[Stored data]
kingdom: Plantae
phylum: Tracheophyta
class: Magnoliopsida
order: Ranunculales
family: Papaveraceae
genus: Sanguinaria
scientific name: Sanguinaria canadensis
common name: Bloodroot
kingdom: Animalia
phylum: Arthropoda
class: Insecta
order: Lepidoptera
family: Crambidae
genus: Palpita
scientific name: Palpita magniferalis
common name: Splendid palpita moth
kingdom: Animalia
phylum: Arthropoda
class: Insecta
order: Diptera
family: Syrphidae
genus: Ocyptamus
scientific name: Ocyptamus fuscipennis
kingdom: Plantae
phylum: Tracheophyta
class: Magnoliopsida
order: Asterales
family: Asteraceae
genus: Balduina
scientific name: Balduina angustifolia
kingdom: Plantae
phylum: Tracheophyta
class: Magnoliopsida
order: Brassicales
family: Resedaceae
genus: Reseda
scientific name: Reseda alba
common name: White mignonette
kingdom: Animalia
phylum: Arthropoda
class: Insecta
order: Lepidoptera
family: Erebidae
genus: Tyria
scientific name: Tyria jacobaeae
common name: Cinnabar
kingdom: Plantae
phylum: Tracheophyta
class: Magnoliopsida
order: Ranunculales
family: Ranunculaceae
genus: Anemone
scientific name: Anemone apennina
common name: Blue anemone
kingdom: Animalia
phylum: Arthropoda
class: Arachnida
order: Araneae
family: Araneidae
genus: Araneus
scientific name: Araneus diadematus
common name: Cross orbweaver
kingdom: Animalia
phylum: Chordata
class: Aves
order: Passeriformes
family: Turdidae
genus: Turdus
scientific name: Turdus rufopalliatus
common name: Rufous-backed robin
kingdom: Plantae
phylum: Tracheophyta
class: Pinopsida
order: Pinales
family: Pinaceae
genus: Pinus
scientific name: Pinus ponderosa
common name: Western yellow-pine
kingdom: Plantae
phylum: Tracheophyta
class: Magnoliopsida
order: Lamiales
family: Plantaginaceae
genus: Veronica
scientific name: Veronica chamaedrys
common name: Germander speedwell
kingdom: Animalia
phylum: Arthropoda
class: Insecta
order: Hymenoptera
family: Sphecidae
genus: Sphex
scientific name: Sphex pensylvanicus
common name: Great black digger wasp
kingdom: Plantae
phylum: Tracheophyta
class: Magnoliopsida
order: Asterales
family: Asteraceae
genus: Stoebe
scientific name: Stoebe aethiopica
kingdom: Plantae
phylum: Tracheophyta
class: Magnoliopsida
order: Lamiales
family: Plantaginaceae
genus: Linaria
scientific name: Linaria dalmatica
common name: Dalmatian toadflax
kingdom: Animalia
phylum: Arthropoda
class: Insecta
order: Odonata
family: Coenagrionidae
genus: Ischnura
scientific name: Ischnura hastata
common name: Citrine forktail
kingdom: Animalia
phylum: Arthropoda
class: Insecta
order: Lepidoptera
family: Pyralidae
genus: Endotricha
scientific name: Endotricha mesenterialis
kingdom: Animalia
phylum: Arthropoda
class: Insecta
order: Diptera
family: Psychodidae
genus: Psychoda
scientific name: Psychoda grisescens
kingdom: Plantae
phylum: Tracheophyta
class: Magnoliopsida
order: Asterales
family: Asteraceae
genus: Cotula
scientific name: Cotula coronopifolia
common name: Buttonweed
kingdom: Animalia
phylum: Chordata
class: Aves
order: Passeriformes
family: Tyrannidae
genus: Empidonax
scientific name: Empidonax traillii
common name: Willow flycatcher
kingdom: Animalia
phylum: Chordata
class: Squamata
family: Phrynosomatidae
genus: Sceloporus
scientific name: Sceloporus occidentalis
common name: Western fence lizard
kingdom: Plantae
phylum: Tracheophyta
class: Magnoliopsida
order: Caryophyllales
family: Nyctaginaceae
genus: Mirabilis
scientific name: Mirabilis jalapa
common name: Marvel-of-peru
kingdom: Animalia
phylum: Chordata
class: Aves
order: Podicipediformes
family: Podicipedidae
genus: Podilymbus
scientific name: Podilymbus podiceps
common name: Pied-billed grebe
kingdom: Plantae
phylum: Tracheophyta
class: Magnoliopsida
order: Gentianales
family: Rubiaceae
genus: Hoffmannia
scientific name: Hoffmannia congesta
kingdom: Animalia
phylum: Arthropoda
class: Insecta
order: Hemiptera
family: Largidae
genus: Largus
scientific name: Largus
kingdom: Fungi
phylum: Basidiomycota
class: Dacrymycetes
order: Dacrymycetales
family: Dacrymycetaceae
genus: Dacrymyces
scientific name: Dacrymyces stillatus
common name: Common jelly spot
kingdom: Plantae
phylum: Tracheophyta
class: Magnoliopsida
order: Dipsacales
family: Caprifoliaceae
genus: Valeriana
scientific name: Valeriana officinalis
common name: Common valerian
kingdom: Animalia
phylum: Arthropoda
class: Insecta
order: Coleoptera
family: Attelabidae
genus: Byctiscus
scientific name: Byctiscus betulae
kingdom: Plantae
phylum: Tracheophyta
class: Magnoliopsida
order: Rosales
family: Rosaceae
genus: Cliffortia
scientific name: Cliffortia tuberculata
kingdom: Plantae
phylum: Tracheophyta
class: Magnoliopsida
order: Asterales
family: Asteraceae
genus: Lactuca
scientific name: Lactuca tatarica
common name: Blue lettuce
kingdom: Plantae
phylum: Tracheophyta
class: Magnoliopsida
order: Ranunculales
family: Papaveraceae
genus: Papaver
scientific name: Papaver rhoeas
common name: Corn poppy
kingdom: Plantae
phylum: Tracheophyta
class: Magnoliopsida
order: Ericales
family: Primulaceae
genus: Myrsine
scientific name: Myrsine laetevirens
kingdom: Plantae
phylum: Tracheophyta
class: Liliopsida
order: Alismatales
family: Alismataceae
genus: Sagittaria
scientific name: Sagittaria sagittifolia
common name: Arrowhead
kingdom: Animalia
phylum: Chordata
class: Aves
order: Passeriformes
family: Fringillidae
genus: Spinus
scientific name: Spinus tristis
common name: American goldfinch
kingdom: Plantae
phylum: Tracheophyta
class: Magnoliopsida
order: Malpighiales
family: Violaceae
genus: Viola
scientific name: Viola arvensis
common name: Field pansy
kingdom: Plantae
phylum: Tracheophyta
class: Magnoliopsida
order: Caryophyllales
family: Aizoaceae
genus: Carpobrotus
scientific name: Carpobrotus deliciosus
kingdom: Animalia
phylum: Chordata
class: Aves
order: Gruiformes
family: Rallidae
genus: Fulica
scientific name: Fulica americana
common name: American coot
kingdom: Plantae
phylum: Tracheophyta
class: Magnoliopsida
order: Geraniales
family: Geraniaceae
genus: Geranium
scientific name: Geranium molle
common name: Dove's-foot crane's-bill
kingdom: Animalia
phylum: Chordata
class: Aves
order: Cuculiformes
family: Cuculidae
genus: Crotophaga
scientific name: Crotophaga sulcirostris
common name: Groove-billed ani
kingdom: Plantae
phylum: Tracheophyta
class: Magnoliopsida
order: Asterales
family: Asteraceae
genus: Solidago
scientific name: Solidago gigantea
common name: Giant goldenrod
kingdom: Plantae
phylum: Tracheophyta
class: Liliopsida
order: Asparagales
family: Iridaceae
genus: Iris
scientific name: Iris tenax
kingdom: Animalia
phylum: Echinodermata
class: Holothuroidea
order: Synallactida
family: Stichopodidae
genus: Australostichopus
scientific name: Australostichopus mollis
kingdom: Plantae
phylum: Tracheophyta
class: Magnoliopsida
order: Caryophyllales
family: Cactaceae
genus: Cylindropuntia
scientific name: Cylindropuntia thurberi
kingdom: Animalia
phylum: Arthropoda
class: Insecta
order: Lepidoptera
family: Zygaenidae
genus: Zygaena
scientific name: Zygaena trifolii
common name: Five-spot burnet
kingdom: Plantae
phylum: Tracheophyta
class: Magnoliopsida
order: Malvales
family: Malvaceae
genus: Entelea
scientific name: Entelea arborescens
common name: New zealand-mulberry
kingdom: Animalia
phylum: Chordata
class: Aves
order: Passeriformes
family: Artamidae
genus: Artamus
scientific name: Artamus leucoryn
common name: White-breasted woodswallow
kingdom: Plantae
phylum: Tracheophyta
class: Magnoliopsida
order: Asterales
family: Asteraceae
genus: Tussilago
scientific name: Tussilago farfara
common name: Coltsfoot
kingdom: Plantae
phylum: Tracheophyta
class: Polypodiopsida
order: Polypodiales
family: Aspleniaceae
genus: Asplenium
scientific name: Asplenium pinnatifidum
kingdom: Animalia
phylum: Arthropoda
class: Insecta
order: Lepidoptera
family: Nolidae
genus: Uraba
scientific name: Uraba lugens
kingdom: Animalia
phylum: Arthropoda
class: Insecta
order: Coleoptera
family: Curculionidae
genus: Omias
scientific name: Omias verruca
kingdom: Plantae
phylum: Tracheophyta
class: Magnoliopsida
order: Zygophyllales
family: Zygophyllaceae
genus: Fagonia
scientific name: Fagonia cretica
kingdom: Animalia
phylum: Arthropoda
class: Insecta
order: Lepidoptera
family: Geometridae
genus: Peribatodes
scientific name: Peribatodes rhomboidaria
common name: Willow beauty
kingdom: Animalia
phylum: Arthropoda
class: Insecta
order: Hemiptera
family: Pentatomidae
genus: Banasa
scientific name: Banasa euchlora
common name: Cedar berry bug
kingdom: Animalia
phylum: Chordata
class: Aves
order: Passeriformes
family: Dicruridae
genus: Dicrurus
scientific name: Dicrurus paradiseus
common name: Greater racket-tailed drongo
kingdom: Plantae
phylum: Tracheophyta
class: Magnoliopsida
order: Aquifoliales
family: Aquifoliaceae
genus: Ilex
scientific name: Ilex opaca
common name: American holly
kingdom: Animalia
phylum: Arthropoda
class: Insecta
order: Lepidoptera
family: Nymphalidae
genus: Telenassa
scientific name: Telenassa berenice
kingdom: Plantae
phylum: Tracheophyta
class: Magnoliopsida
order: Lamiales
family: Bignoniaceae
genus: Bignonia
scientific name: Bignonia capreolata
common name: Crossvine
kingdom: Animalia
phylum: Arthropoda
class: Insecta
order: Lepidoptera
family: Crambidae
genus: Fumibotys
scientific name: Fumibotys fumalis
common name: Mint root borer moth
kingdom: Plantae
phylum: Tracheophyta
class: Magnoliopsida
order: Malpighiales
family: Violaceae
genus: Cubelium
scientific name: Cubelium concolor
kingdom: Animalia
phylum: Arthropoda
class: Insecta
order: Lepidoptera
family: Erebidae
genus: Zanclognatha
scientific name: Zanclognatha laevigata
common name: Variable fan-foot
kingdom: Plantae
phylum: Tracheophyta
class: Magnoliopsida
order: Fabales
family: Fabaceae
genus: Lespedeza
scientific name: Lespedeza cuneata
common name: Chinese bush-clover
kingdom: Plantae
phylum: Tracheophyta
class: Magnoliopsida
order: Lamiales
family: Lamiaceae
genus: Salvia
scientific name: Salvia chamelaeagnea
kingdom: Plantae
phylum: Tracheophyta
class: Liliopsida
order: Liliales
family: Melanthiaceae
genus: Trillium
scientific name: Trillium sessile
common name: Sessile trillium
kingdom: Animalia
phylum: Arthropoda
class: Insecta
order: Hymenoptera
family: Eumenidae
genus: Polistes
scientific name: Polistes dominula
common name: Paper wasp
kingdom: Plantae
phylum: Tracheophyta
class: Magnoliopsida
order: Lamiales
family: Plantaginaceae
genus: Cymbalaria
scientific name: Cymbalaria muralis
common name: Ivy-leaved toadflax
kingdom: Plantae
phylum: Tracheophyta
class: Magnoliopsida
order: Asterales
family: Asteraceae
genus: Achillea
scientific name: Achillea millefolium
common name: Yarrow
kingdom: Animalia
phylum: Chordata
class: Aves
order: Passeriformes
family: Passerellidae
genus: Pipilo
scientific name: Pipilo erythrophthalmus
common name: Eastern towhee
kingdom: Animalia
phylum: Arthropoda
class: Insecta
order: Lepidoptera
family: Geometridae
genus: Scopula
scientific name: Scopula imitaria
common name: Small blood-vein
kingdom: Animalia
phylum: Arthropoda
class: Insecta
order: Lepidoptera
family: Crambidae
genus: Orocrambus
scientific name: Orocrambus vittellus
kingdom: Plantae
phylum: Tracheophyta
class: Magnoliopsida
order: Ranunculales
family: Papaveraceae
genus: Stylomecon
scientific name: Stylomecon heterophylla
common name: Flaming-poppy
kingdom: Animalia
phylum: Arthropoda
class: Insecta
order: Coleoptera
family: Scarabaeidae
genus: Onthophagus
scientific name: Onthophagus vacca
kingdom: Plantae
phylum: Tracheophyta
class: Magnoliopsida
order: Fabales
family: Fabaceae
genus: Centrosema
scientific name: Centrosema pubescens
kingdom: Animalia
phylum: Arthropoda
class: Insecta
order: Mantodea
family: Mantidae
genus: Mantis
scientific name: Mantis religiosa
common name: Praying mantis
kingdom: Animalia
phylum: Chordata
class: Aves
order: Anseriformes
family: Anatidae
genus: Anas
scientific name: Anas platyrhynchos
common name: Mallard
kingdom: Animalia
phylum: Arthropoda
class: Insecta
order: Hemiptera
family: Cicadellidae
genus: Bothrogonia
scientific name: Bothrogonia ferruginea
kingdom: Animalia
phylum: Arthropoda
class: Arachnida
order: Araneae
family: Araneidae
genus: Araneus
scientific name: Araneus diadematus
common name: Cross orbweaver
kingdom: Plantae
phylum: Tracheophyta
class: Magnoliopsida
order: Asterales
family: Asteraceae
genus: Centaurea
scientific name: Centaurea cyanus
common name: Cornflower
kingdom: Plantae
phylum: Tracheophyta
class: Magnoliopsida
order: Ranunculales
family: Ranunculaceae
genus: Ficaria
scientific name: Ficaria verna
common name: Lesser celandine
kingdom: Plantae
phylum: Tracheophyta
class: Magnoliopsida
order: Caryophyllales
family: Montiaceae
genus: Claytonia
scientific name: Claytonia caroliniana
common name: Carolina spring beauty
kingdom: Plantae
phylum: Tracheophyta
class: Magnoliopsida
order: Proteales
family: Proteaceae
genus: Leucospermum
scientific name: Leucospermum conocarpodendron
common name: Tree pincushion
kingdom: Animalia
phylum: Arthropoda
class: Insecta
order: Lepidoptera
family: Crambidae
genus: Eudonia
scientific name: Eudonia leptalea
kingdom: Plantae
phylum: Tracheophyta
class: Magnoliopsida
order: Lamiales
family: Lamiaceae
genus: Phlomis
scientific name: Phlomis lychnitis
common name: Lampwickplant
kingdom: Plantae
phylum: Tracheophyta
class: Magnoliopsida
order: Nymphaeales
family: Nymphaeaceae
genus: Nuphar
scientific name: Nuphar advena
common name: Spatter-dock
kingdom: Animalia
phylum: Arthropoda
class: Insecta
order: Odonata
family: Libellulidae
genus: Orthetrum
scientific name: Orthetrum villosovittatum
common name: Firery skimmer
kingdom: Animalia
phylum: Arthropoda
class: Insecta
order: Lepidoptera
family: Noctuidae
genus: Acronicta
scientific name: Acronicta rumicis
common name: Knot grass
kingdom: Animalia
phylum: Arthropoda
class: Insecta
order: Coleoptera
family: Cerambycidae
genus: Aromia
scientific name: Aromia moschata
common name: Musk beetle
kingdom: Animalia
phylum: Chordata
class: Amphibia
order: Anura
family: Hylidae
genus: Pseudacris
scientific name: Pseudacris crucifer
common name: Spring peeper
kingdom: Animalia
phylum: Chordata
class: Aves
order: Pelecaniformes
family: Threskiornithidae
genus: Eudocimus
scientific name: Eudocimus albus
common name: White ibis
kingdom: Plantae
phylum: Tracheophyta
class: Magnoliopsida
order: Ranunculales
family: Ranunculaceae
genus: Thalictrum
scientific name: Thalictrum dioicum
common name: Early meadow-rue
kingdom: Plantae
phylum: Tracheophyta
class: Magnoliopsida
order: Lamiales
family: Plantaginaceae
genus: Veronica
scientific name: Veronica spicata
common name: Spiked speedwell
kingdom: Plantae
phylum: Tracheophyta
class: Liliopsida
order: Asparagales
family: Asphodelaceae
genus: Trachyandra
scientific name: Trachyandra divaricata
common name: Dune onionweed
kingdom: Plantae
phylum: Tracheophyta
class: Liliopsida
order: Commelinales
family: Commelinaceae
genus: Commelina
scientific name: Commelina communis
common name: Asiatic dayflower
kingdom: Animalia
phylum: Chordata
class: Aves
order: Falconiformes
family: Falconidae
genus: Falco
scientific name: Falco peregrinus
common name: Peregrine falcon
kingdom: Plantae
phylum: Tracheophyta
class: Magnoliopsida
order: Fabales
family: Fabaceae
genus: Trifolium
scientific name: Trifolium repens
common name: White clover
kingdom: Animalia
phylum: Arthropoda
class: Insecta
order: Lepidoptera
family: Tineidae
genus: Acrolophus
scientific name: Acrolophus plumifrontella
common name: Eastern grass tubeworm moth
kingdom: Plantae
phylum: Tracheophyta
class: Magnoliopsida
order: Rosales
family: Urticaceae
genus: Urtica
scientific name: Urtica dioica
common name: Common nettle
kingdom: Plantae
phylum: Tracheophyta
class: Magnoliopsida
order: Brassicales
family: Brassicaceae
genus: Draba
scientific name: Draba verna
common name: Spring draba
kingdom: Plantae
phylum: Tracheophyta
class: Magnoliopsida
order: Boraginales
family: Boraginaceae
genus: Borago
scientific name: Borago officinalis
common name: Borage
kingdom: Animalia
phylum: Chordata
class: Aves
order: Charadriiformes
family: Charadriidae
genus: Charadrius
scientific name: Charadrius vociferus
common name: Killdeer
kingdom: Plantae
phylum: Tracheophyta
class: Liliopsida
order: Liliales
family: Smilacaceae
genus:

• [TASK DIRECTIONS] Write out verbatim every line of the records from the one containing "genus: Ocyptamus" down to the one containing "common name: Blue anemone", including both of those lines.

• [CORRECT ANSWER]
genus: Ocyptamus
scientific name: Ocyptamus fuscipennis
kingdom: Plantae
phylum: Tracheophyta
class: Magnoliopsida
order: Asterales
family: Asteraceae
genus: Balduina
scientific name: Balduina angustifolia
kingdom: Plantae
phylum: Tracheophyta
class: Magnoliopsida
order: Brassicales
family: Resedaceae
genus: Reseda
scientific name: Reseda alba
common name: White mignonette
kingdom: Animalia
phylum: Arthropoda
class: Insecta
order: Lepidoptera
family: Erebidae
genus: Tyria
scientific name: Tyria jacobaeae
common name: Cinnabar
kingdom: Plantae
phylum: Tracheophyta
class: Magnoliopsida
order: Ranunculales
family: Ranunculaceae
genus: Anemone
scientific name: Anemone apennina
common name: Blue anemone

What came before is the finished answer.